* **Work required**: Restate the data that follows exactly as it stands, beginning with the first line and ending with the line that contains "Page size: 1500x1125.".

* **Data**:
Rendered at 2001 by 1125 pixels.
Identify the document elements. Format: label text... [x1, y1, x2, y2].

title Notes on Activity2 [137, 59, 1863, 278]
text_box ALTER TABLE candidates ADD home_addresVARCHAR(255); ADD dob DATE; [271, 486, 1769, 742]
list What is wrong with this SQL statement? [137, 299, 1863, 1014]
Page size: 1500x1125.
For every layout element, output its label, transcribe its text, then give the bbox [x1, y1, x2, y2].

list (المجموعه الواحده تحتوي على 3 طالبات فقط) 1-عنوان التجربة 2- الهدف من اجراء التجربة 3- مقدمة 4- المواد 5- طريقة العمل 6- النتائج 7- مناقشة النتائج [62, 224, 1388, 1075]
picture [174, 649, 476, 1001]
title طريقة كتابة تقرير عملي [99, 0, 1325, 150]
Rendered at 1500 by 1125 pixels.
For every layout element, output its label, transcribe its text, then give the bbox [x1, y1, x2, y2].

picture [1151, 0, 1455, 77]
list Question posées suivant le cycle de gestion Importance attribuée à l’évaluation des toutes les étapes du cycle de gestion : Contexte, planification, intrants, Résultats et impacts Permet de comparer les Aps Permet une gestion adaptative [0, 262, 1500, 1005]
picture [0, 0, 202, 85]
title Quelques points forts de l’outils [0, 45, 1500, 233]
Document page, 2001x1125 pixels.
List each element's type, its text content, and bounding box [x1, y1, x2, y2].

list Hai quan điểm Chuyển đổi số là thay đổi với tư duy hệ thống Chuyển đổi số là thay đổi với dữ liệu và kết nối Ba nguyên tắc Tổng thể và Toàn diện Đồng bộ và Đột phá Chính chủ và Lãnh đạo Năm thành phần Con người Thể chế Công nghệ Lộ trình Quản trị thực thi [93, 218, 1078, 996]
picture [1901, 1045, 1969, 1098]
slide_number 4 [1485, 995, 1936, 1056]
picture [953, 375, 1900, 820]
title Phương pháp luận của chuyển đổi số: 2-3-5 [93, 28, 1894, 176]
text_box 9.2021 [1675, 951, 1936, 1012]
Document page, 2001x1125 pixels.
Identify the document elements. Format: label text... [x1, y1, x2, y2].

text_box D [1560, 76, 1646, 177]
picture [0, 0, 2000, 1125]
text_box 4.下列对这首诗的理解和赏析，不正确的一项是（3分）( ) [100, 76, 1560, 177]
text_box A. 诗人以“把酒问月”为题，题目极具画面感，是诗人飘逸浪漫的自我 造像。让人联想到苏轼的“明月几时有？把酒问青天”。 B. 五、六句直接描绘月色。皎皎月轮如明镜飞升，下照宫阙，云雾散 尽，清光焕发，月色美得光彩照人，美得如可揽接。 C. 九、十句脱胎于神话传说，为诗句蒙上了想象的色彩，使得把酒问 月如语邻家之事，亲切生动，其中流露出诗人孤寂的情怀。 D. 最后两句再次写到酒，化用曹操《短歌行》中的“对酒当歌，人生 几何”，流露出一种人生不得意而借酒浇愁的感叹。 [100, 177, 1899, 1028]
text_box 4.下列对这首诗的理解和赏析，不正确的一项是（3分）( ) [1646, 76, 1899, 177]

* **Task answer**:
Rendered at 2001 by 1125 pixels.
Identify the document elements. Format: label text... [x1, y1, x2, y2].

title Notes on Activity2 [137, 59, 1863, 278]
text_box ALTER TABLE candidates ADD home_addresVARCHAR(255); ADD dob DATE; [271, 486, 1769, 742]
list What is wrong with this SQL statement? [137, 299, 1863, 1014]
Page size: 1500x1125.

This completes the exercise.